■ **Study text**
########################################
The strong compaction with moderate cementation facies

The SCMCF represents the comprehensive results of strong compaction, moderate cementation (calcite and clay minerals cements), metasomatism, and minimal dissolution effects. The parameters are as follows: $φ_{c o}$ at 82.19%, $φ_{c e}$ at 95.025%, $φ_{d}$ at 32.24%, $φ_{m}$ at 54.72%, and K at 0.462, $\emptyset$ at 1.25%, k at 0.0019 × 10⁻³μm², and $S_{t}$ at 0.53% (see Figure 3(a)). During the diagenesis processes, diagenetic compaction occurred alongside the cementation of clay minerals and calcite following the initial mechanical compaction. The cumulative effects of various diagenetic processes have compromised the reservoir quality, resulting in substantial tightness and negligible porosity.

Figure 3.

Photos show pore types of the tight sandstone reservoirs in the Lishu fault depression.

Weak dissolution with cementation facies

The WDCF represents the comprehensive results of moderate to strong compaction, moderate to strong cementation, and minimal dissolution processes. The parameters are as follows: $φ_{c o}$ at 51.52%, $φ_{c e}$ at 88.4%, $φ_{d}$ at 42.76%, $φ_{m}$ at 72.46%, K at 1.934, $\emptyset$ at 5.2%, and k at 5.707 × 10⁻³μm², and $S_{t}$ at 0.693% (refer to Figure 3(b)). The reservoirs were subjected to moderate to strong cementation following substantial compaction. The cementation exhibits significant diversity, predominantly characterized by illite and illite-smectite mixed-layer cements. Additionally, clay minerals are primarily responsible for occupying pore spaces through bridge plugging and pore filling. Furthermore, both siliceous and carbonate cements are observed within the matrix. The dissolution of potash feldspar and clay mineral cements occurs to a limited extent (Li et al., 2001). These diagenetic processes result in a severe reduction of porosity.

Moderate cementation with feldspar dissolution facies

The MCFDF represents the results of moderate to strong compaction, accompanied by moderate cementation and dissolution processes. The parameters are as follows: $φ_{c o}$ at 54.93%, $φ_{c e}$ at 57.81%, $φ_{d}$ at 54.42%, $φ_{m}$ at 26.88%, K at 1.888, $\emptyset$ at 3.7%, k at 2.417 × 10⁻³μm², and $S_{t}$ at 2.63% (refer to Figure 3(c)). The reservoir experienced moderate degrees of cementation and dissolution subsequent to moderate to strong compaction. These diagenetic processes significantly contribute to the increase of reservoir quality.
########################################
■ **Excerpted data**
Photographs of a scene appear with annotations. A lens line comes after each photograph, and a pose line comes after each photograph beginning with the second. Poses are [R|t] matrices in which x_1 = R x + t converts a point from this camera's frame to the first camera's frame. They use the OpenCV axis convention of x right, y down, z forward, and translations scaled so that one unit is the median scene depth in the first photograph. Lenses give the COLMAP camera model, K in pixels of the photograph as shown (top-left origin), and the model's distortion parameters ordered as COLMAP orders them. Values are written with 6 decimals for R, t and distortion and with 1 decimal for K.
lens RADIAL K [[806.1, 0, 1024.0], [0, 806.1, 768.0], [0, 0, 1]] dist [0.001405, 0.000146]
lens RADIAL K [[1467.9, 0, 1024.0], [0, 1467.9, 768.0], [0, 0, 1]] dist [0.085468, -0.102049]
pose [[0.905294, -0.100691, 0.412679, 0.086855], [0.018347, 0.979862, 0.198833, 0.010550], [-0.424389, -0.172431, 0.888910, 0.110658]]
########################################
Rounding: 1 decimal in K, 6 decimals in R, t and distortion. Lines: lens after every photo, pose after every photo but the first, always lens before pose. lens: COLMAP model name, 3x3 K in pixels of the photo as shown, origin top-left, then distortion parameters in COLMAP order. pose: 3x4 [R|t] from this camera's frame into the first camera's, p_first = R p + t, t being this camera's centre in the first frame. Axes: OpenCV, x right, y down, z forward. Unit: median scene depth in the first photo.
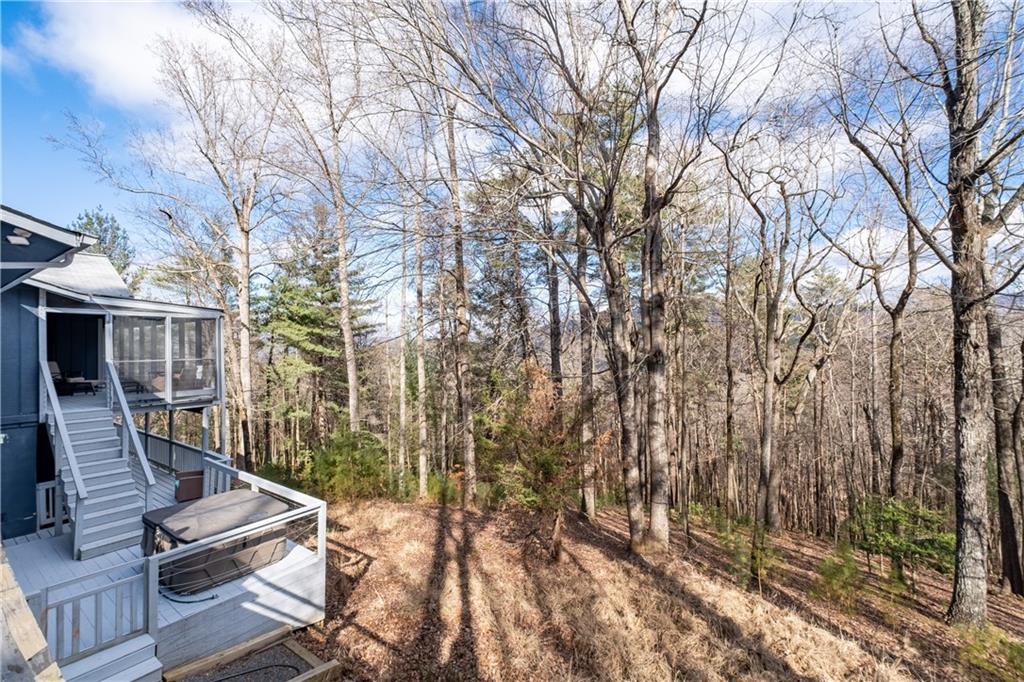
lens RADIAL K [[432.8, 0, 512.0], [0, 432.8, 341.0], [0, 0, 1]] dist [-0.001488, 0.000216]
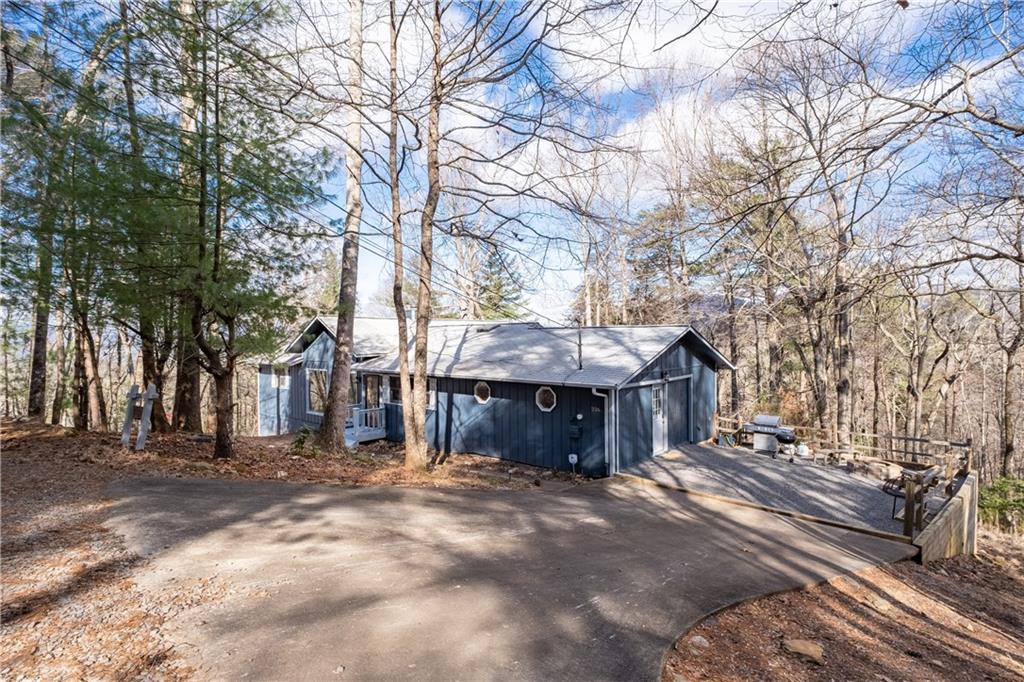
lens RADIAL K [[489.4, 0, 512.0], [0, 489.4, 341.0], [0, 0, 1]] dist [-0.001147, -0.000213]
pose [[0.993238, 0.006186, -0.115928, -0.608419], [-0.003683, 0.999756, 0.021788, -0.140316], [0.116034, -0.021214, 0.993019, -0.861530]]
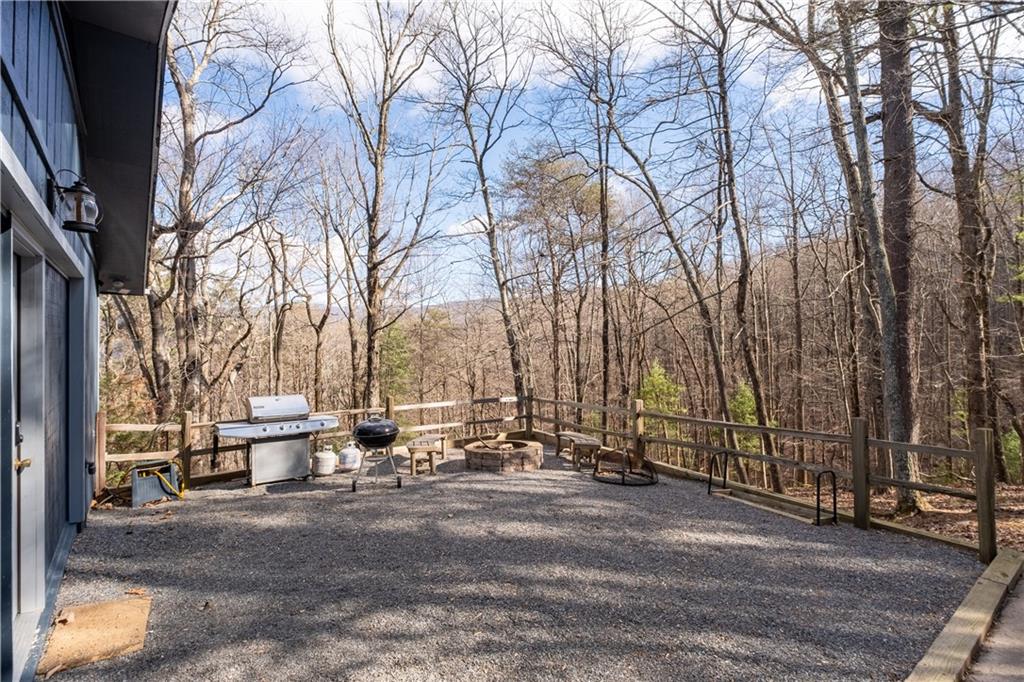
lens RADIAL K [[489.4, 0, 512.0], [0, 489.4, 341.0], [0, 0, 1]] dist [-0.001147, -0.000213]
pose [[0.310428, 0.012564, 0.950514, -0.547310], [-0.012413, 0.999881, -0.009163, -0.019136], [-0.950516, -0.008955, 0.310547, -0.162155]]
########################################
■ **Questions**
[1] Translate this sentence from the sandstone diagenesis text into Spanish: "These diagenetic processes result in a severe reduction of porosity."
[2] Answer these questions from the sandstone diagenesis text:
(a) What permeability (k) is given for the SCMCF?
(b) Which cements mainly characterize the cementation in the WDCF?
(c) What value of S_t is given for the MCFDF?
[3] Carry on the sandstone diagenesis text from where it stops.
The records play no part in this work.

■ **Answers to each task**
[1] Estos procesos diagenéticos provocan una reducción severa de la porosidad.

[2]
(a) 0.0019 × 10⁻³ μm²
(b) Illite and illite-smectite mixed-layer cements
(c) 2.63%

[3]
Moderate cementation with residual intergranular pore facies

The MCRIPF represents a holistic result of moderate to strong compaction, coupled with moderate cementation and dissolution processes. The parameters are as follows: $φ_{c o}$ at 48.34%, $φ_{c e}$ at 48.12%, $φ_{d}$ at 59.06%, $φ_{m}$ at 74.42%, K at 2.444, $\emptyset$ at 3.29%, k at 1.613 × 10⁻³μm², and $S_{t}$ at 1.384% (see Figure 3(d)). Various types of cement are filled in the pores, preserving residual intergranular porosity against significant compaction, while dissolution contributes to the formation of dissolution fractures and intergranular porosity. These comprehensive diagenesis processes are considered to play a constructive role in the reservoir quality.

Moderate cementation with fracture facies

The MCFF represents a comprehensive result of strong to moderate compaction, moderate cementation, tectonic disturbances, and moderate to strong dissolution processes. The parameters are as follows: $φ_{c o}$ at 43.42%, $φ_{c e}$ at 61.71%, $φ_{d}$ at 40.33%, $φ_{m}$ at 20.74%, K at 3.528, $\emptyset$ at 5.82%, k at 1.189 × 10⁻³μm², and $S_{t}$ at 4.49% (Figure 3(e)). The pore spaces were filled with cements and underwent significant to moderate compaction and tectonic disruption. As burial depth increased and hydrocarbon generation occurred, dissolution processes initiated the formation of particle fractures and dissolution fissures, as well as the development of localized microfracture networks. These diagenetic processes are significantly enhancing the reservoir quality characteristics.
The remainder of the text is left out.